Okay. I think I've centered in on a problem I was having. For whatever reason, when using any Spacy-based morphemizer when recalculating cards (after generating a frequency list from a study plan in the Readability Analyzer), it is not reading from the frequency.txt file, and therefore no cards are tagged with the 'mm_FrequencyList' tag. It seems that this error occurs regardless of the morphemizer that I use, as it fails with both MeCab and Spacy. Moreover, Mecab has no trouble reading from a frequency.txt generated by Spacy. So I've no idea for what reason this is occurring, because if Spacy was broken it wouldn't recalc properly at all, it just seems there's a bug with reading frequency.txt and tagging cards/ reordering their priority as such. What do you think?

nlovell1 commented 3 years ago

Ok. It seems the problem is, when using Spacy, the master_freq counter in frequency.txt is not updating. Still unsure as to why.

nlovell1 commented 3 years ago

Update #2. The new models (seem?) to be working when the frequency.txt is generated with the readability tool WITH THE MODEL that you want to read it with.

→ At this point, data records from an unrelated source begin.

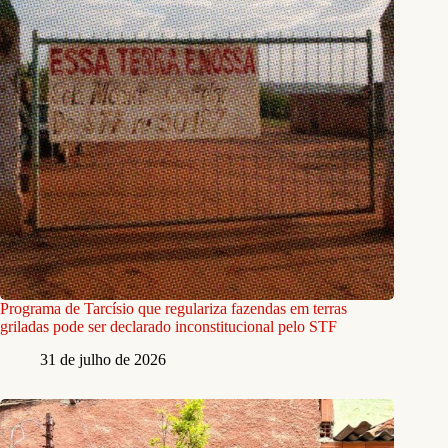
Programa de Tarcísio que regulariza fazendas em terras
griladas pode ser declarado inconstitucional pelo STF
31 de julho de 2026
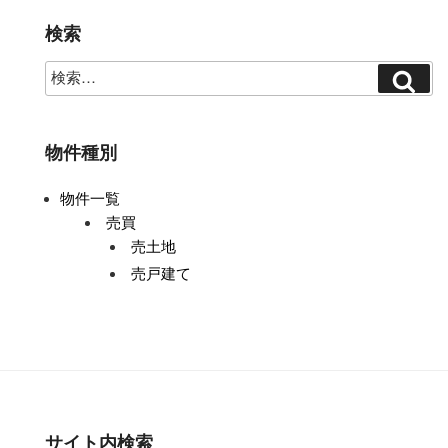
ゲ
ー
検索
シ
ョ
ン
物件種別
物件一覧
売買
売土地
売戸建て
サイト内検索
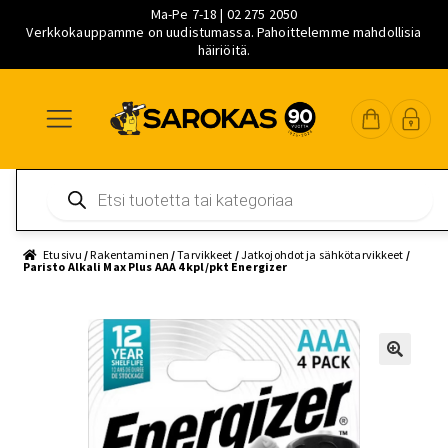
Ma-Pe 7-18 | 02 275 2050
Verkkokauppamme on uudistumassa. Pahoittelemme mahdollisia
häiriöitä.
Siirry
Siirry
Siirry
navigointiin
sisältöön
pääsisältöön
Products
search
Etusivu
/
Rakentaminen
/
Tarvikkeet
/
Jatkojohdot ja sähkötarvikkeet
/
Paristo Alkali Max Plus AAA 4 kpl/pkt Energizer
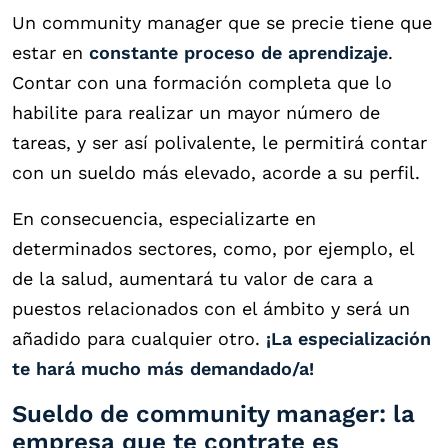
Un community manager que se precie tiene que
estar en
constante proceso de aprendizaje
.
Contar con una formación completa que lo
habilite para realizar un mayor número de
tareas, y ser así polivalente, le permitirá contar
con un sueldo más elevado, acorde a su perfil.
En consecuencia, especializarte en
determinados sectores, como, por ejemplo, el
de la salud, aumentará tu valor de cara a
puestos relacionados con el ámbito y será un
añadido para cualquier otro.
¡La especialización
te hará mucho más demandado/a!
Sueldo de community manager: la
empresa que te contrate es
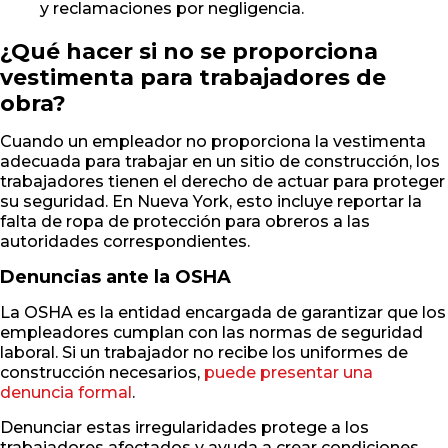
y reclamaciones por negligencia.
¿Qué hacer si no se proporciona
vestimenta para trabajadores de
obra?
Cuando un empleador no proporciona la vestimenta
adecuada para trabajar en un sitio de construcción, los
trabajadores tienen el derecho de actuar para proteger
su seguridad. En Nueva York, esto incluye reportar la
falta de ropa de protección para obreros a las
autoridades correspondientes.
Denuncias ante la OSHA
La OSHA es la entidad encargada de garantizar que los
empleadores cumplan con las normas de seguridad
laboral. Si un trabajador no recibe los uniformes de
construcción necesarios,
puede presentar una
denuncia formal
.
Denunciar estas irregularidades protege a los
trabajadores afectados y ayuda a crear condiciones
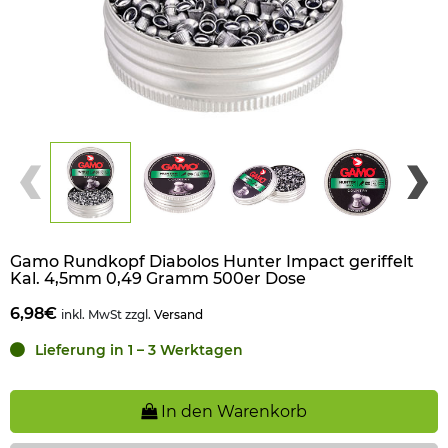
Gamo Rundkopf Diabolos Hunter Impact geriffelt
Kal. 4,5mm 0,49 Gramm 500er Dose
6,98€
inkl. MwSt zzgl.
Versand
Lieferung in 1 – 3 Werktagen
In den Warenkorb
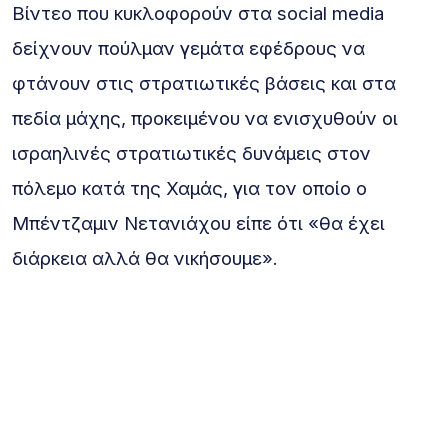
Βίντεο που κυκλοφορούν στα social media
δείχνουν πούλμαν γεμάτα εφέδρους να
φτάνουν στις στρατιωτικές βάσεις και στα
πεδία μάχης, προκειμένου να ενισχυθούν οι
ισραηλινές στρατιωτικές δυνάμεις στον
πόλεμο κατά της Χαμάς, για τον οποίο ο
Μπέντζαμιν Νετανιάχου είπε ότι «θα έχει
διάρκεια αλλά θα νικήσουμε».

This means previously generated frequency lists (typically made with MeCab) are incompatible. I'm not sure why this is. Probably something to do with how spacy lists results/classifies parses, but I haven't figured it out further.

Despite this, morphman does not tag whether a card is on your frequency list or not.

Additionally, it feels that the cards aren't adhering to the study plan as well as I might have remembered (this might totally be me though, I wasn't particularly familiar with the scoring algorithm before I looked at the code, so maybe it's working the same way as before).